## [Excerpt provided]

####

# Learn Reinforcement Learning (3) - DQN improvement and Deep SARSA

In the previous article, we learned the DQN in Grid World that was developed by Deepmind and used to play Atari games. The average reward of the random action agent was obtained from -14 to -17, whereas the average reward of the DQN agent was obtained from -11 to -12.

However, if you move the learned agent by pressing the Run button, you can not show satisfactory movements such as wandering in front of the goal. Today, after DQN was first announced in 2013, we will try to increase the average reward of the ball-find-3 problem in Grid World by applying various methods to improve performance. Next, we will look at a more efficient algorithm for solving this problem.

####

## [Entries supplied]
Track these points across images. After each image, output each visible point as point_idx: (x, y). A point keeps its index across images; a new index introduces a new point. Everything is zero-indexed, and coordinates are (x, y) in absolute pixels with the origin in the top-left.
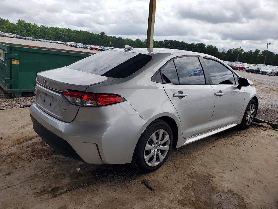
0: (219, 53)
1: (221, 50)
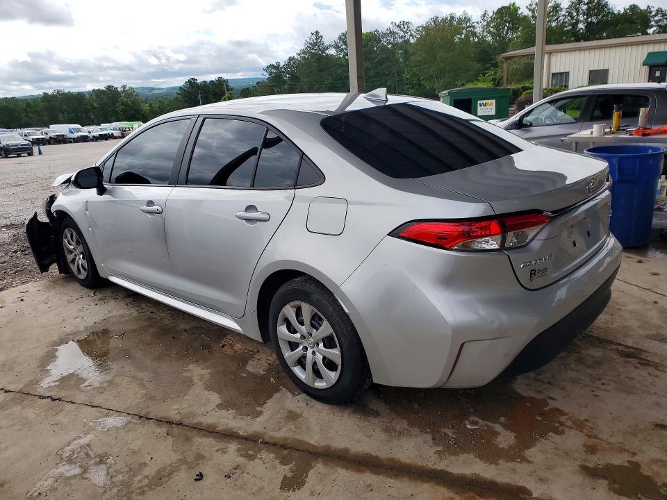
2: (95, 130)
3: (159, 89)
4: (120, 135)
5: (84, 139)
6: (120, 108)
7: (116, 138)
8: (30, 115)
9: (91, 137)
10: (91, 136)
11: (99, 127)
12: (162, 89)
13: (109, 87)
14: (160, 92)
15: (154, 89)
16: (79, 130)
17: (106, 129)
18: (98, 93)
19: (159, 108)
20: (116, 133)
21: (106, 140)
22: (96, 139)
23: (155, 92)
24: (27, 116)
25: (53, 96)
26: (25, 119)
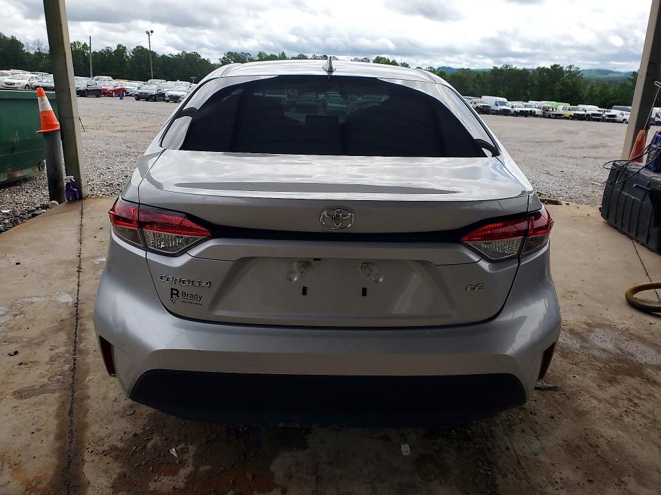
0: (28, 53)
1: (31, 45)
2: (519, 106)
3: (617, 73)
4: (541, 114)
5: (506, 113)
6: (558, 87)
7: (537, 116)
8: (477, 85)
9: (513, 112)
10: (512, 110)
11: (525, 103)
12: (620, 73)
13: (555, 66)
14: (616, 75)
15: (611, 72)
16: (503, 104)
17: (531, 106)
18: (542, 71)
19: (601, 92)
20: (538, 111)
21: (526, 116)
22: (517, 114)
23: (610, 75)
24: (474, 87)
25: (501, 70)
26: (471, 89)
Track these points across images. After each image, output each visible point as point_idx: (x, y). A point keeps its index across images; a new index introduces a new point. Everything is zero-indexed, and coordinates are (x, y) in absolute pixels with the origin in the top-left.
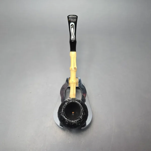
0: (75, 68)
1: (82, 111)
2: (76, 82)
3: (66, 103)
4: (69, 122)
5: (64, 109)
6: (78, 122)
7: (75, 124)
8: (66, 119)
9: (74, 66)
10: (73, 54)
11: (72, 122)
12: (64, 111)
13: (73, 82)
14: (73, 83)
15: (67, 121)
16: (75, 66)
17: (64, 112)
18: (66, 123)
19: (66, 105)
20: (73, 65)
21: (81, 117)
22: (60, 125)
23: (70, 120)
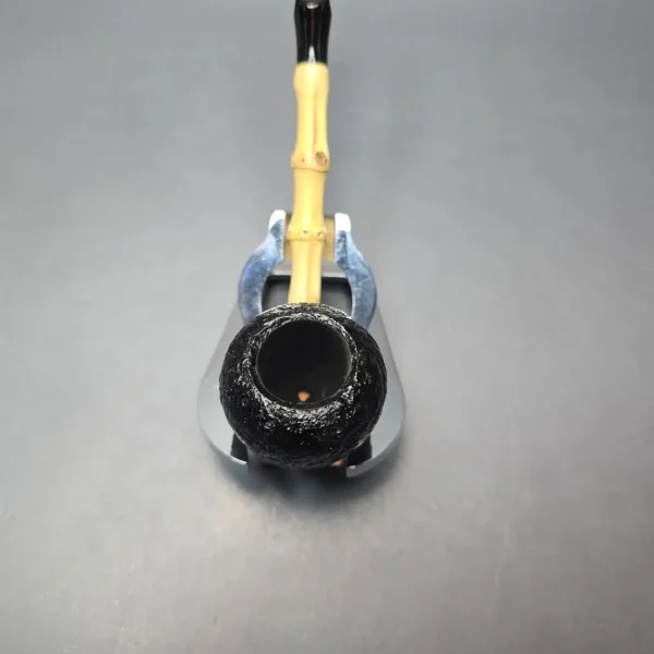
0: (319, 156)
1: (355, 362)
2: (321, 236)
3: (270, 323)
4: (281, 417)
5: (253, 352)
6: (329, 416)
7: (314, 430)
8: (264, 399)
9: (315, 141)
10: (311, 77)
11: (296, 419)
12: (252, 360)
13: (305, 232)
14: (307, 236)
15: (272, 411)
16: (323, 147)
17: (256, 368)
18: (264, 422)
19: (270, 331)
20: (312, 137)
21: (348, 393)
22: (233, 454)
23: (289, 407)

####

## [Exercise objective]
Extend the article on improving DQN and applying Deep SARSA in Grid World, picking up right after its last sentence.

## [Expected answer]
## DQN improvement

The easiest way to think about is to adjust the hyper parameters. Hyper parameters include the learning rate, batch size, etc. that affect the learning of the deep learning network. Also specific to DQN is the total size of the memory to store the experience, the memory size at which to start learning, and the discount rate, $$\gamma$$.

Figure 1. Hyperparameter adjustments can be likened to adjusting the number of switches to achieve the desired results. Source Link

We can adjust the learn_step. The previous article’s DQN agent was set to learn_step=10, so agent learned every 10 steps. How about reducing this step? Of course the agent will learn more often. Does learning average increase the average reward? If learn_step=1, the agent will learn 10 times faster by learning every step.

### weight initialization

Deep learning networks consist of a number of float value weights and bias. These values determine the output of the deep learning, but before the learning begins, these values are undefined and need to be initialized. The usual way to do this is to initialize to a random number, but we can use Glorot Initialization to create an initial value for the weight that yields a more stable result. This method is also called Xavier Initialization because it was proposed by a person named Xavier Glorot.1

### soft update (target network)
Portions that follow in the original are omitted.